Soft tennis got its Asian Games start at Hiroshima 1994, after it was a demonstration sport four years previously.

South Korea have won 23 of the 36 gold medals, and only four other countries have appeared on the podium.

Kim Beomjun won three titles on home soil at Incheon four years ago and will attempt to repeat the feat in Palembang.


Su Shih Lin of Chinese Taipei throws Bui Thi Hoa of Vietnam in a kurash match during the 2013 Asian Indoor and Martial Arts Games. (Photo by Chris McGrath/Getty Images)

What is it?

'Kurash', which can be spelled in a number of different ways, means wrestling in a few Turkic languages.

It can be considered a traditional martial art from Central Asia, which borrows techniques from judo and wrestling. The aim is to throw your opponent on his back.

Similar to an ippon in judo, the top score in kurash, a halal, ends a bout.
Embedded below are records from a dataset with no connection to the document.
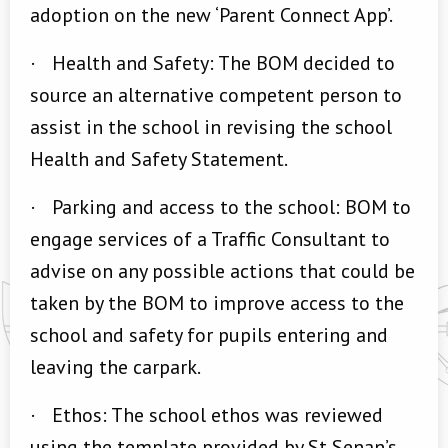
adoption on the new ‘Parent Connect App’.
·
Health and Safety: The BOM decided to
source an alternative competent person to
assist in the school in revising the school
Health and Safety Statement.
·
Parking and access to the school: BOM to
engage services of a Traffic Consultant to
advise on any possible actions that could be
taken by the BOM to improve access to the
school and safety for pupils entering and
leaving the carpark.
·
Ethos: The school ethos was reviewed
using the template provided by St Senan’s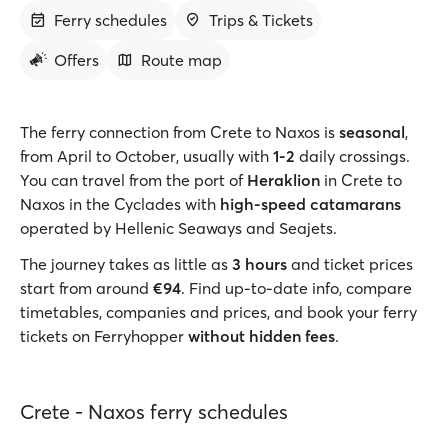
Ferry schedules
Trips & Tickets
Offers
Route map
The ferry connection from Crete to Naxos is
seasonal
,
from April to October, usually with
1-2
daily crossings.
You can travel from the port of
Heraklion
in Crete to
Naxos in the Cyclades with
high-speed catamarans
operated by Hellenic Seaways and Seajets.
The journey takes as little as
3 hours
and ticket prices
start from around
€94
. Find up-to-date info, compare
timetables, companies and prices, and book your ferry
tickets on Ferryhopper
without hidden fees
.
Crete - Naxos ferry schedules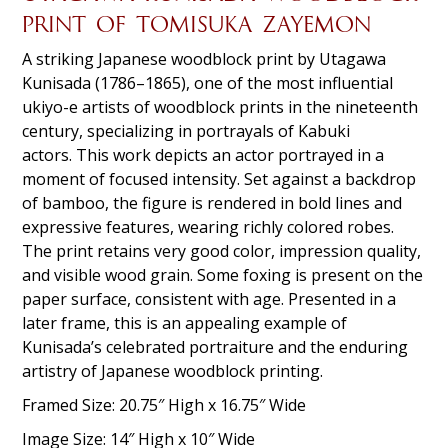
PRINT OF TOMISUKA ZAYEMON
A striking Japanese woodblock print by Utagawa
Kunisada (1786–1865), one of the most influential
ukiyo-e artists of woodblock prints in the nineteenth
century, specializing in portrayals of Kabuki
actors. This work depicts an actor portrayed in a
moment of focused intensity. Set against a backdrop
of bamboo, the figure is rendered in bold lines and
expressive features, wearing richly colored robes.
The print retains very good color, impression quality,
and visible wood grain. Some foxing is present on the
paper surface, consistent with age. Presented in a
later frame, this is an appealing example of
Kunisada’s celebrated portraiture and the enduring
artistry of Japanese woodblock printing.
Framed Size: 20.75″ High x 16.75″ Wide
Image Size: 14″ High x 10″ Wide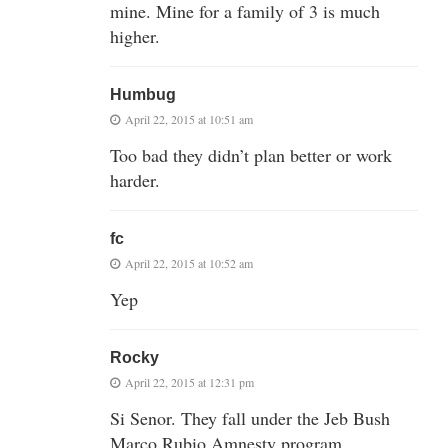
mine. Mine for a family of 3 is much
higher.
Humbug
April 22, 2015 at 10:51 am
Too bad they didn’t plan better or work
harder.
fc
April 22, 2015 at 10:52 am
Yep
Rocky
April 22, 2015 at 12:31 pm
Si Senor. They fall under the Jeb Bush
Marco Rubio Amnesty program.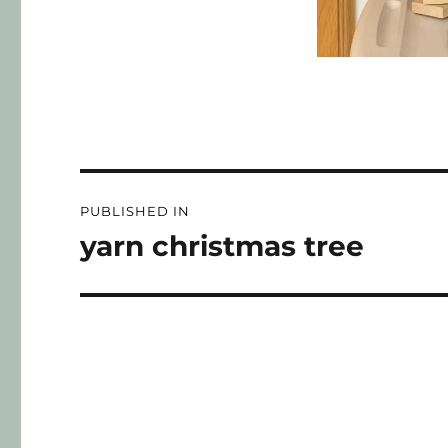
PUBLISHED IN
yarn christmas tree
Two yambosh add up to a halal.

Medals will be awarded in seven weight categories: four for men and three for women.

Ones to watch

The sport is making its first appearance at the Asian Games, but has previously appeared at the Asian Indoor and Martial Arts Games. Beach kurash has also been an Asian Beach Games sport.

Athletes from Uzbekistan are the current world champions in five of the seven events being contested in Jakarta. There was no men's over-90 kg competition at the world championships, while the women's under-63 world title is currently held by Lee Wanting of Chinese Taipei. Lee also won bronze in a different weight class at last year's Asian Indoor and Martial Arts Games.

Roller speed skating

Roller speed skating athletes warm up at the 2017 World Games. (Photo by Matthias Hangst/Bongarts/Getty Images)

What is it?

Similar to speed skating at the Olympics, except that athletes wear roller skates instead of ice skates and compete on a track or a road circuit.

It's sometimes known as inline speed skating, and is a sport at the World Games. Athletes in inline or roller skating have gone on to become Winter Olympic athletes in speed skating. In fact, Belgium's PyeongChang 2018 silver medallist Bart Swings currently holds the men's track 1000m roller skating world record.

There is only one event each for men and women in Palembang: the 20 km elimination road race. The men's 20 km world record, which stands at 28.56.189, was set by two-time speed skating Olympian Joey Mantia.

Ones to watch

Roller speed skating has only appeared in the Games once before, at Guangzhou 2010 when there were six track events.

Women's 20 km world record holder Lee Seul of South Korea isn't competing in Indonesia. But Chinese Taipei's Yang Ho-chen, who finished fifth in this event at this year's world championships, will take to the start line.

On the men's side, South Korean 2014 world bronze medallist Choi Gwang-ho is one of the favourites.